Teams plan, football laughs.

The Washington Football Team spent significant dollars and most of its offseason servicing the notion that Ryan Fitzpatrick would be the answer at quarterback this season. It was settled law in Ashburn. The rightness or wrongness of the decision to not move up in the draft for one of the many young quarterback prospects in the first round in April, or to make a big deal for a veteran, was no longer daily talk-radio fodder. Fitzpatrick, 38, was the guy.

That lasted less than a half.

After Charles Leno Jr. got beat badly to the inside by Chargers linebacker Uchenna Nwosu, and Nwosu delivered a teeth-chattering, second-quarter, blindside hit on Fitzpatrick, “Fitzmagic” was snuffed out. And it will likely be dark for some time, with the NFL Network reporting that Fitzpatrick has a hip subluxation. A subluxation is a partial dislocation of a joint; a full hip dislocation usually, at minimum, requires a two- to three-month recovery. A partial dislocation, or subluxation, isn’t likely to heal by Thursday against the Giants. We’ll all know more after an MRI exam Monday.

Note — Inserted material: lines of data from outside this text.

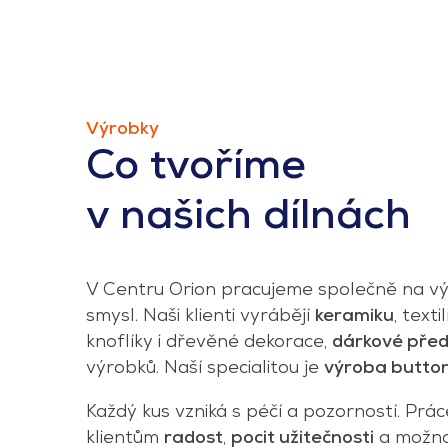
Výrobky
Co tvoříme
v našich dílnách
V Centru Orion pracujeme společně na výr
smysl. Naši klienti vyrábějí
keramiku
, texti
knoflíky i dřevěné dekorace,
dárkové pře
výrobků. Naší specialitou je
výroba butto
Každý kus vzniká s péčí a pozorností. Prác
klientům
radost
,
pocit užitečnosti
a možno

In the interim, with a “full” 16-game season starting Thursday against New York after Sunday’s opening 20-16 loss to the Chargers, and the expected starter out of uniform for a while, the question sits there, ready to be begged:

Cam Newton?

No.

Not really ever, but certainly not at least until Newton shows up for work with a legit vaccination card. (It would help as well if he could do a news conference without a hole in his hat, but I get that high fashion is not for people my age. At first, I thought he had a squirrel on his head.)

This isn’t the time or place for vagaries about whether a team’s starting quarterback has gotten a COVID-19 vaccine. Newton has every right to refuse to get vaccinated for whatever reasons are his. And Washington, along with any other team, has every right to not sign him. At any rate, he hasn’t shown anything in the past year-plus while in New England that leads me to think it’s worth the considerable headache and mixed messaging to bring him here. You want to sign him in March and give him a full offseason, OTAs, etc., and see what he has left? Sure, take the shot. But not now, under these circumstances.